Guest Blog: Russ Irwin Of Aerosmith
Accomplished singer/songwriter/producer Russ Irwin has been honing his musical chops for over two decades, working with artists ranging from Meat Loaf to Clay Aiken, Aerosmith to Sting.
If you’ve seen Aerosmith over the past 15 years, you may recognize him. He’s the band’s touring keyboardist who’s now co-written the band’s latest single “What Could Have Been Love,” which is currently climbing the charts.
How does Russ stay inspired after all these years? He’s got the answers in this guest blog.
Writing music has been a part of my life for a long time. I started writing songs when I was very young. Probably around the time I was 15. At the time, I was listening to Billy Joel and the Police, and just having fun playing piano and singing the songs that I loved. When you’re young, it’s all based on intuition and your writing without any real craft.
As I developed as a musician and began working professionally, I learned to refine my process. All the classic records that I’d been listening to became the text books for my writing. Zeppelin, The Beatles and Elton John really got in my blood.
Of course after years of writing, inspiration can sometimes be hard to find. But there are ways to be ready when the ideas come. Sometimes it’s a newspaper article, something on TV or it can be just one word that someone say’s to you. I actually keep a list in my phone of song ideas, titles and themes.
When I write for other people, like Meat Loaf, Foreigner of Aerosmith, it’s a different process because I have an entire catalog of past material that I can use as a reference to generate new idea’s that can be put in context of a modern framework. I always find it’s cool to try and take a classic band and make them sound modern and current.
The time I’ve spent playing keys for Aerosmith really helped me realize that. There’s just something about playing the classics every night that gets into your blood and never goes away and really sets the bar for what you hope to achieve in your own career.
I co-wrote Aerosmith’s “What Could Have Been Love” off of their new record with Steven Tyler. It was originally written as a country song with Tim McGraw in mind. But then, Steven Tyler heard it and loved it, and he added his own twist to it. It’s been cultivated over a long time and it’s a song that I’m incredibly proud of.
But when you’re writing for yourself it’s different. It’s a blank slate with endless possibilities, so the process is much more intense. There’s a lot of soul-searching involved.
Once you have an idea, you need to decide on the music that supports it. Does this sound like a ballad? Or would this be more up-tempo? In the end, the song needs to be a marriage between the music and the lyrics.

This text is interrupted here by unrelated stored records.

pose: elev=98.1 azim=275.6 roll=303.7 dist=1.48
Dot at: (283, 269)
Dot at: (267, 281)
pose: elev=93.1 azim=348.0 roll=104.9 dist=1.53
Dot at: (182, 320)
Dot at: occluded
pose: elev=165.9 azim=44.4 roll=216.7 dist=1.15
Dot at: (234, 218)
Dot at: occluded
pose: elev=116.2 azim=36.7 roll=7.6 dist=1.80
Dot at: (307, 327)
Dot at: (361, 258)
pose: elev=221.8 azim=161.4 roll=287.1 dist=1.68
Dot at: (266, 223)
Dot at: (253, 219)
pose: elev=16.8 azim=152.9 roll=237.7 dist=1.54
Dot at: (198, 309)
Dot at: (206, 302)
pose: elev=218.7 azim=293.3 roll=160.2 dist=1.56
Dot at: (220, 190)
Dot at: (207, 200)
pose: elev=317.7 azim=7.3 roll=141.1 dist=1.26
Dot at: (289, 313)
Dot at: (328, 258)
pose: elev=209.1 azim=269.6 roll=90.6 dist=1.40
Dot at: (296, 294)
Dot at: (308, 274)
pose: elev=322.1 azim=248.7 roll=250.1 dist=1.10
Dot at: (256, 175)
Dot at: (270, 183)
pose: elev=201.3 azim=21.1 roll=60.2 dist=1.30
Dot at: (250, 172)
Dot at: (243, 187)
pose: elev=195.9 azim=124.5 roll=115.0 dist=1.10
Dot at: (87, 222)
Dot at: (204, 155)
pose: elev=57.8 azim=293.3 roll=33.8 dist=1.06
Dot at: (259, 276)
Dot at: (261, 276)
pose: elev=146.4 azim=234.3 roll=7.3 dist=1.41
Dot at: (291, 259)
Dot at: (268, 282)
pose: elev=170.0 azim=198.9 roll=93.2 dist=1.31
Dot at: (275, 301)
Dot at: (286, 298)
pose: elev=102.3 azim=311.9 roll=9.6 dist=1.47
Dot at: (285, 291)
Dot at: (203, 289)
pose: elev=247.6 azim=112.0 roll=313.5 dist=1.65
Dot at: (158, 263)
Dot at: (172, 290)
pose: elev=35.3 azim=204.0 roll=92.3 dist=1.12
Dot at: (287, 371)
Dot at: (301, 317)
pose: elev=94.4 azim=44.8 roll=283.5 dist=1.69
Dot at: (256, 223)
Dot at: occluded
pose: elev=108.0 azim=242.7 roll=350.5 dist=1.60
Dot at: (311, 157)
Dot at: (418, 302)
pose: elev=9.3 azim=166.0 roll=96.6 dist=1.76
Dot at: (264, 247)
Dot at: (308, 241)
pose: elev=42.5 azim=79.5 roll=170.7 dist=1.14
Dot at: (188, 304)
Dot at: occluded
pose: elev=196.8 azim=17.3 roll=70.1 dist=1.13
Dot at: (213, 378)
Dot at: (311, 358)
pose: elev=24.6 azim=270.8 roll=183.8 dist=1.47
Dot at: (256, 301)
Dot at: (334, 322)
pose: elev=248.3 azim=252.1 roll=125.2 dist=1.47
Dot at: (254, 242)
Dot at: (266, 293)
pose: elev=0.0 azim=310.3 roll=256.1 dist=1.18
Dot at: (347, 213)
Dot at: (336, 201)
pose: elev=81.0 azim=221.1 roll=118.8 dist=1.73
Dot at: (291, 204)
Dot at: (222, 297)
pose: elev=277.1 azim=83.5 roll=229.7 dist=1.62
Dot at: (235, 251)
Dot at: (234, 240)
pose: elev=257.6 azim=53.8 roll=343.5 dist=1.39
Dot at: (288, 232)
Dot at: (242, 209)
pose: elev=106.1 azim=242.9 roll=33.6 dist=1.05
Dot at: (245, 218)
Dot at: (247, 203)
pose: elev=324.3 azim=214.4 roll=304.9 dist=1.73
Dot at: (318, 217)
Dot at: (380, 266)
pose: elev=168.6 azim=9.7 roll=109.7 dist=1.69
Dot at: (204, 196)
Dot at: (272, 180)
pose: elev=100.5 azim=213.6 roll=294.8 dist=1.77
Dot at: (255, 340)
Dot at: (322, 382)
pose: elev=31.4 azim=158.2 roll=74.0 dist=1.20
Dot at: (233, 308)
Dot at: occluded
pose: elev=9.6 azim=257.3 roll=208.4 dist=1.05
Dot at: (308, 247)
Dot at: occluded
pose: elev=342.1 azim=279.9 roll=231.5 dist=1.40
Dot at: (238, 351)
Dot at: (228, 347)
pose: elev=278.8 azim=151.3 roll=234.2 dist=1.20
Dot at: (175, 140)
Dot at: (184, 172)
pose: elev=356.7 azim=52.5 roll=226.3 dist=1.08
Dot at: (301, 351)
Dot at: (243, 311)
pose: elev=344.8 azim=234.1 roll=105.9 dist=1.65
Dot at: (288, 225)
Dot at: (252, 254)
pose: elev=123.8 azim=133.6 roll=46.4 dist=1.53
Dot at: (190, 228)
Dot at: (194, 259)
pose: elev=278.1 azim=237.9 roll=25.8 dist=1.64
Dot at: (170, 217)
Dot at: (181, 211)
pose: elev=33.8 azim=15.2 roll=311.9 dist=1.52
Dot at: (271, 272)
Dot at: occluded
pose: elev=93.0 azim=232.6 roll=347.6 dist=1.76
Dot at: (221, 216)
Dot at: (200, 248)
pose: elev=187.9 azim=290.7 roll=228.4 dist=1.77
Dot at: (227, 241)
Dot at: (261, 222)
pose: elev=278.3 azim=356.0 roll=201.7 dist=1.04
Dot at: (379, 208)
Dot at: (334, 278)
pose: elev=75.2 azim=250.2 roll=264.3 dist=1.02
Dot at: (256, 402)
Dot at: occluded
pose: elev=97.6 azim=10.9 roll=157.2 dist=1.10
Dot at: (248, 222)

For my album Get Me Home, I learned that working under pressure and spontaneity was an amazing experience for me. Before we went to record the album, I didn’t have any material. I was on a deadline and needed to get songs written before we got into the studio. It’s was when the pressure was on that I start writing songs left and right. For me, it’s a great way to work. The song ‘Manhattan’ I actually started writing on the plane from LA to New York on my way to the first sessions for the album. Get Me Home is the work that I’m most of proud of that I’ve done so far in my life.